Pages 4 and 5 list in detail what medical services the CSC will not be providing – these are the most basic forms of care and treatment any REAL hospital would provide to their patients. Pages 6 and 22 state that individuals who are brought to the facility by police arrest will be held up to 48 hours by a Police hold. Yet the DESC tells the public their clients will be free to go at their own will. Very reassuring…
“The level of the Stranger’s reporting and fact finding/checking is comparable to the National Inquirer.” I have to agree. The Stranger article is like something a high school kid would write and is just meant to inflame.
Actually, the King County jail is far from full, and the nearly new, beautiful, large, regional justice center in Kent is so empty they’re closing it down at night to save money on staffing it.
Jenny, did you miss the part about these folks being brought in by the police, because the police will have been called as a result of their criminal behavior? Did you miss the part about a police hold? It’s completely legitimate for neighbors to worry about the impact of criminal offenders, EVEN those criminal offenders who also suffer from mental health issues, addiction issues, or homelessness. An SPD officer I spoke to told me they’re getting 40 hours of training on which CRIMINAL offenders to take to this facility. These aren’t mentally ill folks that the cops – with all their free time – are rounding up for free rides to a hospital setting. Get real.
The only reason this facility is in the Jackson neighborhood and not in the original Tukwila site is that a very rich developer fought it. So why is he allowed to “protect” his investment and not us? I feel the city and DESC considered that people in an economically lower strata would not have the will nor resources to fight them. Let’s prove them wrong. I think we should have these types of services in our neighborhood, after all this is why I don’t live in the suburbs, but not to the concentration we currently have and seem to continue to impose. It does not provide for long term economic and cultural vitality.
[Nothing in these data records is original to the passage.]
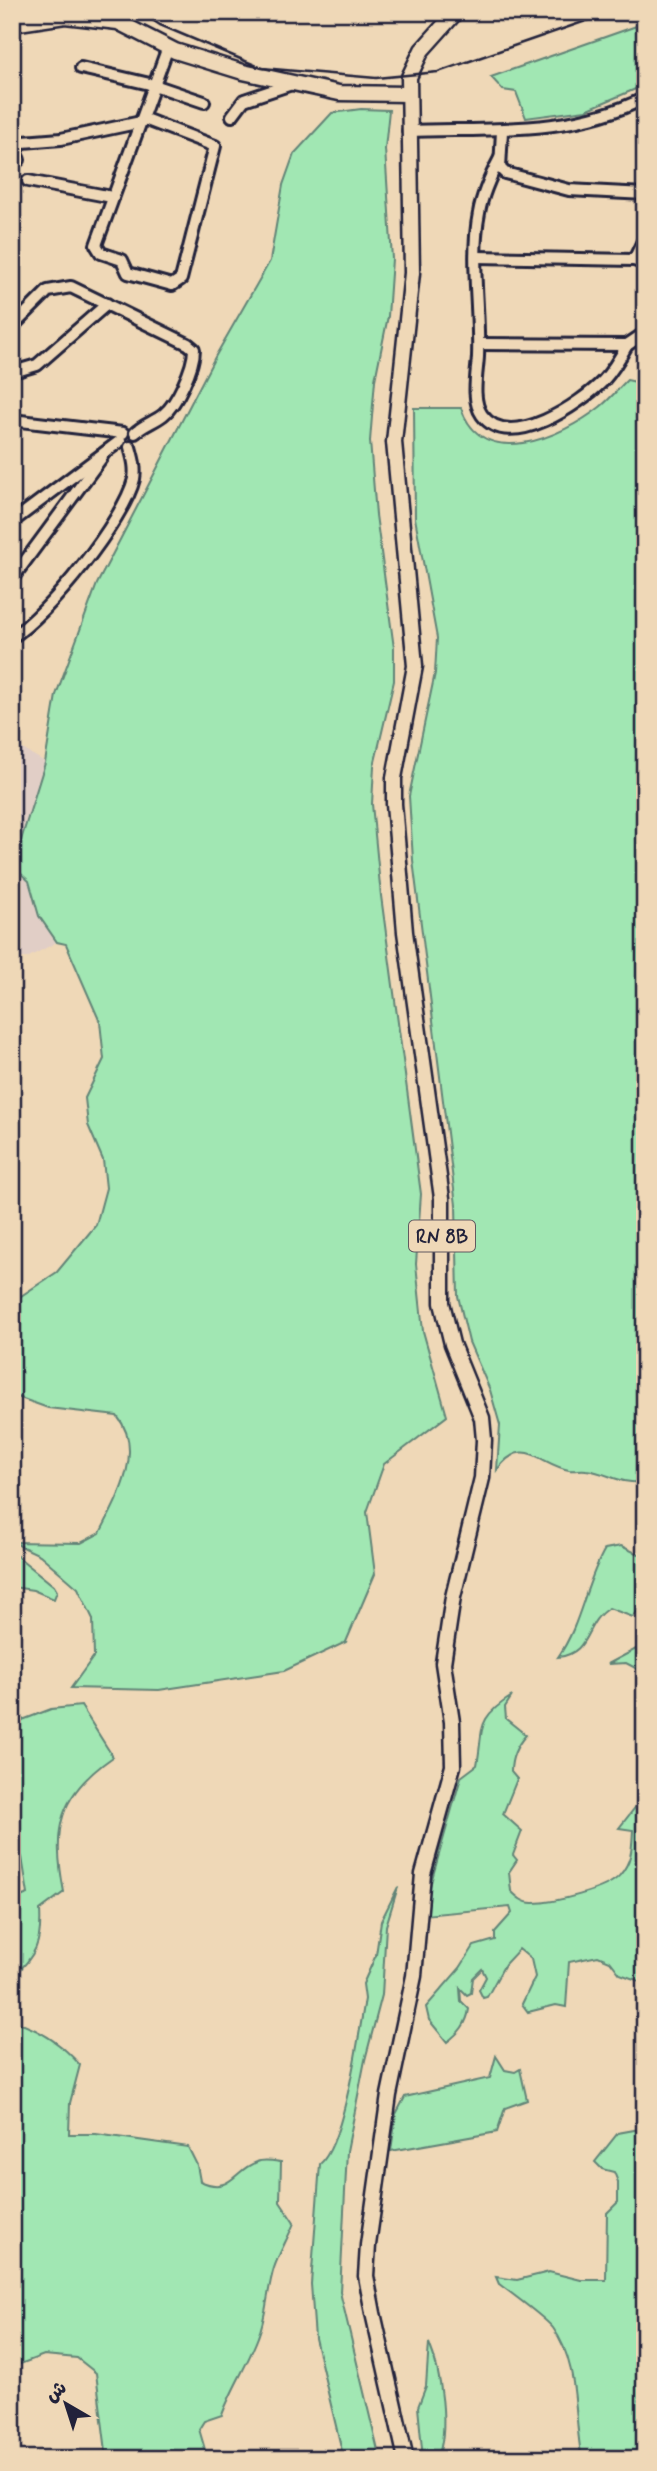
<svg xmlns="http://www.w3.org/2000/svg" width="657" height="2471" viewBox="0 0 657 2471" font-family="Mynerve,'Playpen Sans Arabic',sans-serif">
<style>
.built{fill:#e1cec6}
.green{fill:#a1e7b3;stroke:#628477;stroke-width:2}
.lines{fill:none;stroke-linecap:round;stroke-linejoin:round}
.minor-casing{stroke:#22223b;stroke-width:16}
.major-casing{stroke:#22223b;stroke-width:19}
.minor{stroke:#efd8b7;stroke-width:10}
.major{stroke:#efd8b7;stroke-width:14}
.rail{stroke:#22223b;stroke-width:2.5}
.labels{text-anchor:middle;stroke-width:5;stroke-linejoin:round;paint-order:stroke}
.shield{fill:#efd8b7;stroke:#605960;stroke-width:2}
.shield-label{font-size:19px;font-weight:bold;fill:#22223b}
</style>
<rect width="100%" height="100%" fill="#efd8b7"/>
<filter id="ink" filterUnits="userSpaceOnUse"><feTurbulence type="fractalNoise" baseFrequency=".0143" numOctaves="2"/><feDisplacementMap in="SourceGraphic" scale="14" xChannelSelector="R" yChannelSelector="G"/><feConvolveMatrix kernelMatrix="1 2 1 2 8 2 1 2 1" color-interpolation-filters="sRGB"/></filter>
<g filter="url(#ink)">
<!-- built -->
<polygon class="built" points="14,744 45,762 17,853 19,872 29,881 39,916 57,942 27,958 12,958"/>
<!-- green -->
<g class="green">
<polygon points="645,23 645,85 586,110 526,118 516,92 503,90 491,77"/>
<path d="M361 109 389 110 385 149 392 259 388 316 375 380 370 441 376 515 394 648V681L374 766 372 804 381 896 421 1194 416 1264 423 1331 447 1416 384 1464 367 1512 375 1574 346 1642 284 1671 159 1690 71 1688 94 1656 93 1619 78 1588 40 1555 12 1542 81 1543 100 1533C118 1498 145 1450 117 1416L48 1408 12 1395V1302L57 1272 96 1225 106 1188 103 1160 88 1125 85 1098 104 1059 100 1022 66 944 57 942 39 916 29 881 19 872 17 853 45 763 56 695 97 584 215 357 270 261 283 185 294 154 332 113Z"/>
<path d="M627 380 645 384V1482C619 1485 610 1473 586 1470 581 1469 575 1471 569 1470 538 1464 524 1434 497 1470L500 1425 490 1390 469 1342 458 1296 456 1205 413 860 409 796 435 673 437 638 415 518 414 408H461C483 472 562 437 600 407 610 399 618 389 627 380Z"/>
<path d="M621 1546 638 1554 645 1552V1602L633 1617 609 1608C583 1623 592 1653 558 1657 581 1625 585 1583 605 1549Z"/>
<polygon points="12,1552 54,1586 57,1591 54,1599 33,1590 12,1587"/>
<polygon points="636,1649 645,1650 645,1673 626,1663 608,1664"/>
<path d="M512 1696 505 1707 506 1719 526 1735C516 1746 511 1757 511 1772L517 1779 503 1814 522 1831 513 1855 517 1860 509 1872 511 1891C517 1897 523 1903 533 1903 553 1903 608 1890 620 1875 632 1861 632 1848 633 1830L619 1828 641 1800 645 1816V1983L620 1974 610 1961 598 1956 569 1962 566 2007 556 2005 528 2012 522 2004 535 1977 531 1959 519 1949 505 1964 487 1997 483 1998 479 1990 486 1977 482 1969 473 1978 471 1993 467 1995 460 1988 461 2001 469 2009C467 2024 459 2033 447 2042L429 2020 426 2007 460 1968 474 1946 495 1940V1932L512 1913 510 1907 424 1915 428 1893 461 1777 477 1765C484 1728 475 1719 512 1696Z"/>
<path d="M81 1706 113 1757C58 1795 52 1829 64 1892L40 1910C42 1941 36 1957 12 1977V1900L28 1894 22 1857 12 1841V1724L51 1709Z"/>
<path d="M398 1887 386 1926 382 1995 365 2060 347 2151 340 2292 380 2459H347L342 2451 315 2338 311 2284 320 2164C344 2144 359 2033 365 1999L363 1984 376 1955 381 1921Z"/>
<path d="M12 2021C40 2029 61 2043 80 2065L70 2103 69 2134H96L188 2147 197 2165 200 2181C231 2195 233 2170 257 2162 263 2159 274 2161 281 2162L280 2202 294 2223C288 2238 279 2253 274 2268 267 2290 267 2315 258 2337 248 2364 232 2388 222 2415L204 2421 199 2429 206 2453 202 2459H107L96 2373 77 2358 44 2355 12 2367Z"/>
<polygon points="496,2056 505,2070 515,2072 520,2069 527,2100 505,2108 497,2132 391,2151 396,2114 405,2097 490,2078"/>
<path d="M645 2128V2459H582C573 2416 580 2365 553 2328 545 2318 511 2293 499 2284L496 2277 517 2280 549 2272 581 2280H606L607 2213 618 2202V2182L614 2172 602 2169 595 2162 618 2133Z"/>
<path d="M429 2343C441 2372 450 2430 437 2459H423L418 2407 426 2386Z"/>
</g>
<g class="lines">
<!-- minor casing -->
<g class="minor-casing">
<g id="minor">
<polyline points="81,68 154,85 204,102"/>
<polyline points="232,116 244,100 292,84"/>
<polyline points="142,118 215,146 181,279 172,285 128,273 122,260 101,253 96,245 168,47"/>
<path d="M408 131C489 128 569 136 645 98"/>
<polyline points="502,131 500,168 505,173 569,190 645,194"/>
<path d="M500 158C491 175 482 194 479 213 470 259 480 310 478 357 477 374 471 400 482 415 510 453 581 403 603 381 613 370 620 358 627 345"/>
<polyline points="19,160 15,151 23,142 61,139 141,122"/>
<polyline points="28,181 112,197"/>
<polyline points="477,257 634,260 645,264"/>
<polyline points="634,260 645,237"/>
<path d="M12 327 48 291 71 287 188 344 194 349C194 367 177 404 163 415 154 422 143 425 135 433"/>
<polyline points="479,344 627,345 645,333"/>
<polyline points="12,365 20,370 37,365 107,304"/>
<polyline points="12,420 123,433"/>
<polyline points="12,522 120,441"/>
<polyline points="12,579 102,457"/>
<path d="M12 637C48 615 124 520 134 479 136 467 133 458 130 447"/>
</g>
</g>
<!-- major casing -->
<g class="major-casing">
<g id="major">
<polyline points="12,24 65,16 118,22 175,51 243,72 339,93 408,94"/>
<polyline points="406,2459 373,2313 366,2276 368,2245 389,2095 414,1976 423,1874 453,1766 452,1722 443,1663 453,1597 482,1478 484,1440 482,1418 452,1344 442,1303 442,1198 405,932 394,804 394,778 415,666 394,442 412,273 409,77 422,50 456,12"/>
</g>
</g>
<!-- minor -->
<use href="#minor" class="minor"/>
<!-- major -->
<use href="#major" class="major"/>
<!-- rail -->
<polyline class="rail" points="140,12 160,25 262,68 376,78 438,72 612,12"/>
</g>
</g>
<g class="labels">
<!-- shield labels -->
<rect class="shield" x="409" y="1220.5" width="66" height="31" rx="5"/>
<g class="shield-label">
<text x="442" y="1243">RN 8B</text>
</g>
</g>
<!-- margin -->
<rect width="657" height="2471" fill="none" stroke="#efd8b7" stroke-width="42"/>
<rect x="21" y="21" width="615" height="2429" fill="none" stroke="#22223b" stroke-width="2.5" filter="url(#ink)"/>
<!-- north arrow -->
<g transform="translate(66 2404) rotate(321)" stroke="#efd8b7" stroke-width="5" paint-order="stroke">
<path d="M0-5L12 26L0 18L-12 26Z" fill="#22223b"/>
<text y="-10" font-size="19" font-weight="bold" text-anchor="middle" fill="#22223b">ش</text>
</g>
</svg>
From my personal experience, concentrating poverty and services in one area doesn’t work (read ghettos). Oh, and I DO NOT think this service should be in ANY residential neighborhood. It is not just here, but anywhere. I also don’t have much faith in the program. The success it has had in other parts of the country were credited to the fact that they were NOT inner city. Keep the clients away from temptation. It is experimental and at best, a poorly executed band aid. What we need is long term solution that exposes these clients to a very different environment. This program just seems wasteful of resources and a missed opportunity.
Don’t forget this gem where you regurgitate the same stuff in the comments section without using your name, even though you are mentioned directly in the article.
Ha ha! We got those idiots working for their government had outs now. Man, we gotta get after the Sally Bagshaw’s to. Tiptoeing around sniffing poppy dust instead of real visonary activity. Shame on Sally.